Q = X @ W_Q # batch_size, seq_len, n_head * d_head

Now, let the chaos begin. We have a tensor Q that has shape batch_size, seq_len, n_head * d_head. However, recall what we said before: Q needs to have shape batch_size, n_head, seq_len, d_head.

(batch_size, seq_len, n_head * d_head)  # what we have
(batch_size, n_head, seq_len, d_head)   # what we need

We can accomplish this shape change by splitting the last dimension, then reordering dimensions. Here's what that looks like.

batch_size, seq_len, n_head, d_head, d_model = 4, 64, 16, 8, 128
X = torch.randn(batch_size, seq_len, d_model)
W_Q = torch.randn(d_model, n_head * d_head)
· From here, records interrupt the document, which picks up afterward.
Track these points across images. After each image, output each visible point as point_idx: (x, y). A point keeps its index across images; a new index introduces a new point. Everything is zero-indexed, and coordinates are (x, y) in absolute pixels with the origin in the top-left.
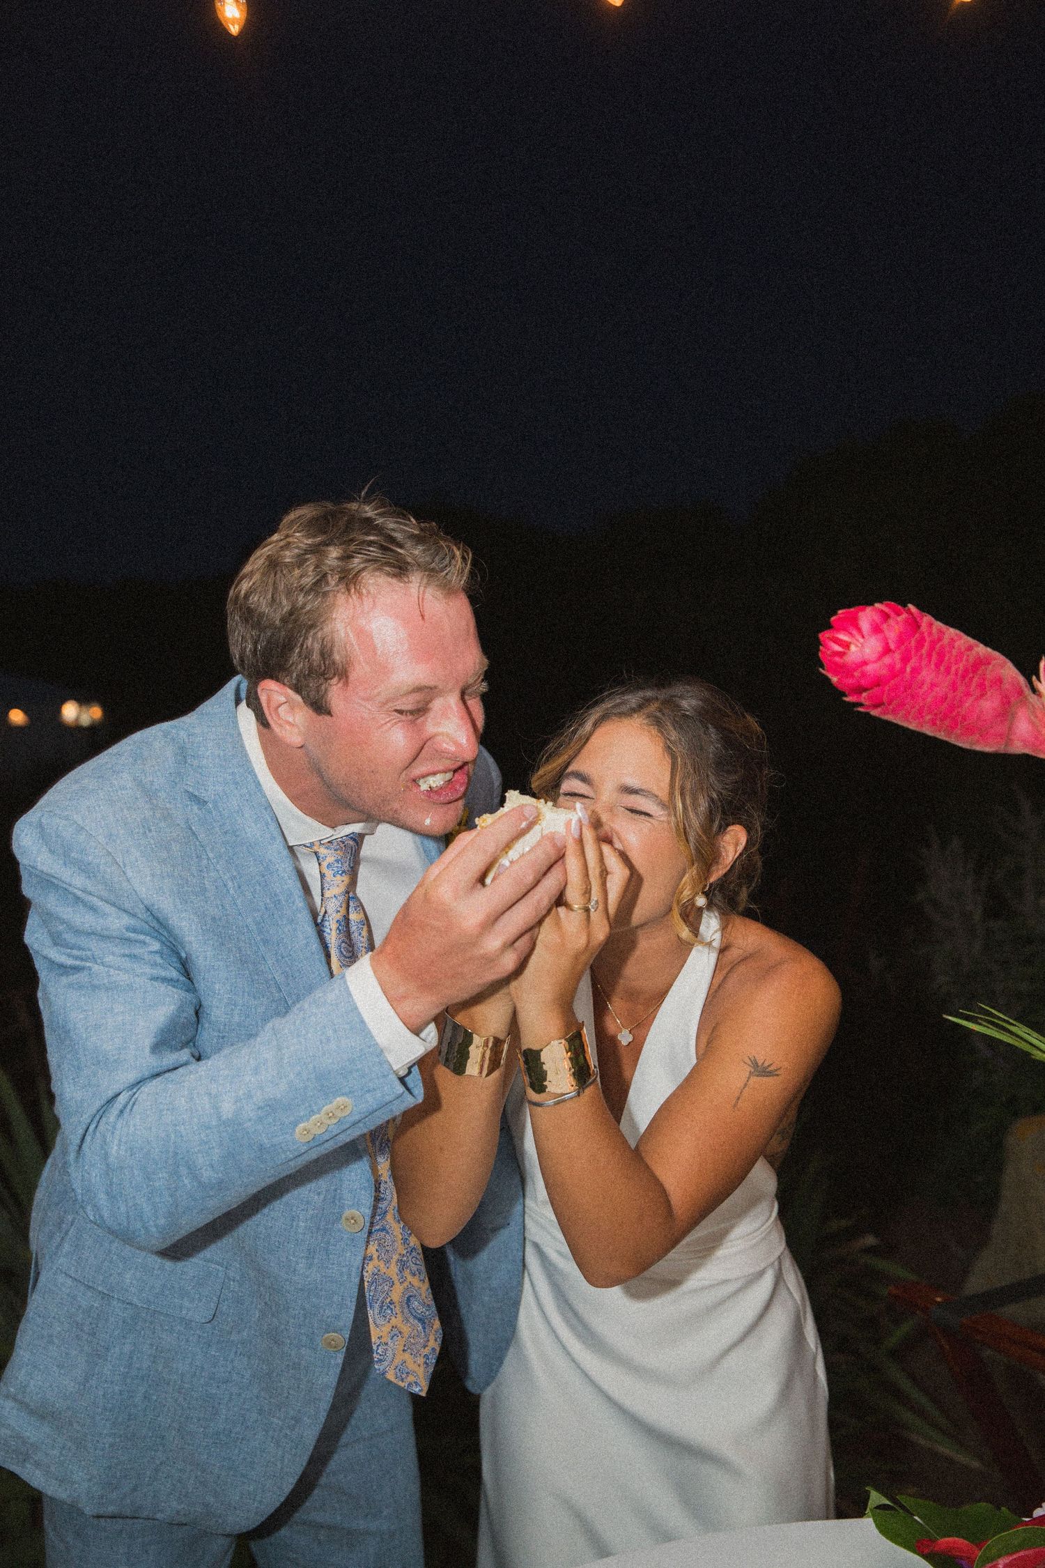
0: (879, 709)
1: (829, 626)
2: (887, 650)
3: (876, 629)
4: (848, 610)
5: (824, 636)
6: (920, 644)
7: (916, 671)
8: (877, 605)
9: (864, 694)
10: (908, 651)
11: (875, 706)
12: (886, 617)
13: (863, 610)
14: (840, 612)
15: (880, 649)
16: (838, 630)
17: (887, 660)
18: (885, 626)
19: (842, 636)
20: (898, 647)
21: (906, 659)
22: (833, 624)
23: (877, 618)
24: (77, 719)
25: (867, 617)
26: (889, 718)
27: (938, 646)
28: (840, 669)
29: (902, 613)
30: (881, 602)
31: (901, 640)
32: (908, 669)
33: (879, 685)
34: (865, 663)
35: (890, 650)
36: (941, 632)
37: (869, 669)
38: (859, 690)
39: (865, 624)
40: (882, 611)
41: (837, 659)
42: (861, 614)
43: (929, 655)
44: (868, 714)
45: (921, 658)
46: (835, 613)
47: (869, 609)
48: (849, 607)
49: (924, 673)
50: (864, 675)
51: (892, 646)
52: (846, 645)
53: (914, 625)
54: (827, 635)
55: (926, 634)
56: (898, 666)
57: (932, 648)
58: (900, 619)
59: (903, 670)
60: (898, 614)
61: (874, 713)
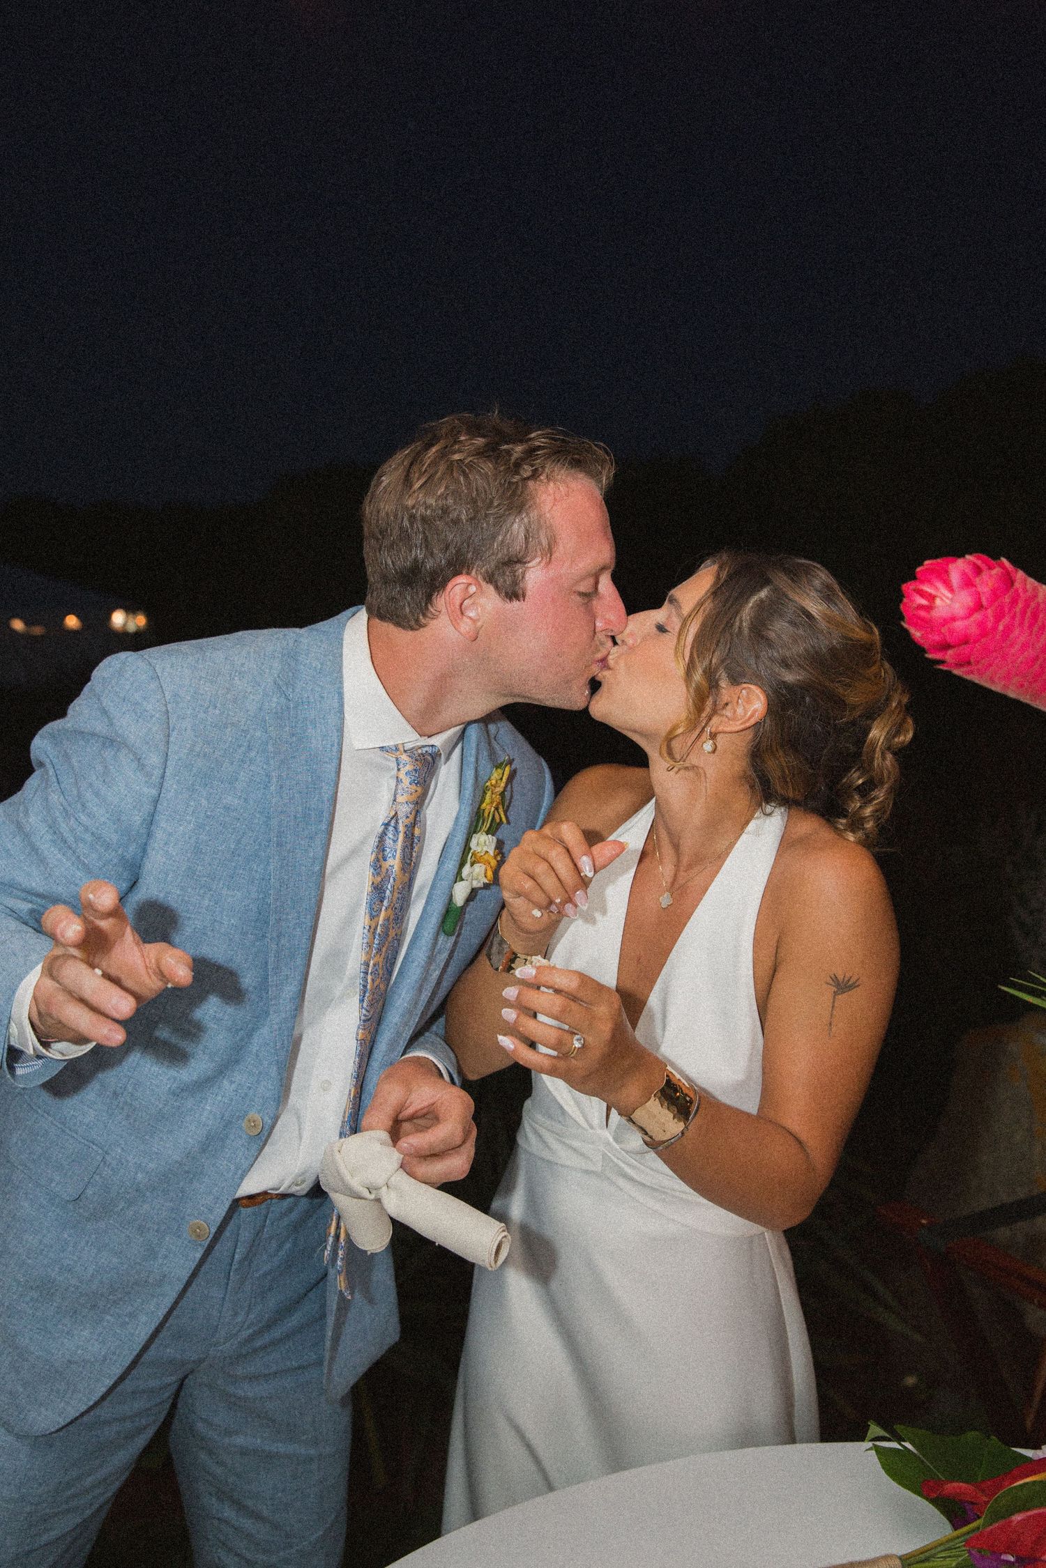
0: (965, 669)
1: (913, 577)
2: (978, 606)
3: (968, 583)
4: (934, 561)
5: (908, 587)
6: (1014, 601)
7: (1008, 630)
8: (968, 557)
9: (950, 652)
10: (1001, 607)
11: (959, 665)
12: (978, 571)
13: (954, 561)
14: (927, 562)
15: (971, 604)
16: (922, 582)
17: (977, 616)
18: (977, 580)
19: (927, 588)
20: (991, 602)
21: (999, 617)
22: (918, 576)
23: (969, 571)
24: (125, 625)
25: (957, 569)
26: (975, 678)
27: (1033, 605)
28: (925, 624)
29: (994, 568)
30: (970, 554)
31: (995, 595)
32: (1001, 627)
33: (966, 643)
34: (953, 619)
35: (982, 606)
36: (1035, 589)
37: (959, 625)
38: (945, 646)
39: (955, 577)
40: (974, 564)
41: (922, 613)
42: (952, 567)
43: (1024, 613)
44: (950, 672)
45: (1013, 618)
46: (921, 564)
47: (960, 562)
48: (936, 557)
49: (1017, 632)
50: (951, 631)
51: (984, 602)
52: (931, 598)
53: (1008, 581)
54: (912, 587)
55: (1020, 590)
56: (990, 625)
57: (1027, 606)
58: (994, 572)
59: (995, 628)
60: (990, 568)
61: (956, 672)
Q = X @ W_Q # batch_size, seq_len, n_head * d_head
Q = Q.reshape(batch_size, seq_len, n_head, d_head)
Q = Q.permute(0, 2, 1, 3) # batch_size, n_head, seq_len, d_head

We would have to redo that for K and V, then run our attention computation from above. From just few snippets, you can start to see how attention code can end up fairly gnarly. So as you're reading through transformer code, just remember: Most of those reshapes and permutes are just to get all the right dimensions next to each other for a matmul.

Takeaways

In short, most of the complexity of transformer code isn't even due to the "math". It's just a whole lot of preparation for the math, so that the matrix multiplication is as efficient as possible. Keep this in mind as you connect code with concepts, so that you know what to filter out when you're hunting for certain logic in the codebase.

For what it's worth, there are workarounds to the above problems.

  • einsum: You could use einsum — this can allow you to perform complex operations like batched matrix multiplications, transpositions, contractions etc. all in one operation. However, in exchange for its flexibility, einsum is inefficient, so you'd have to translate into matmuls anyways for an efficient production-ready codebases, whether for training or inference.
  • functorch.dims: You could also use functorch's named tensors, which are more powerful than PyTorch's own named tensors. The readability is vastly improved, and it doesn't have the same inefficiencies that einsum does. This functional form of PyTorch is less popular, but the first-class treatment of named dimensions in their examples seems really promising.

  1. torch.bmm can only take 3D tensors. Granted, you could just switch to torch.matmul if you wanted to handle N-dimensional tensors and weren't strictly "shape-checking" your tensors. 

  2. For simplicity, I've omitted details such as grouped attention, the scaling factor, multi-head weights, etc. This is not the full equation for any attention implementation, but it's a part of every attention implementation.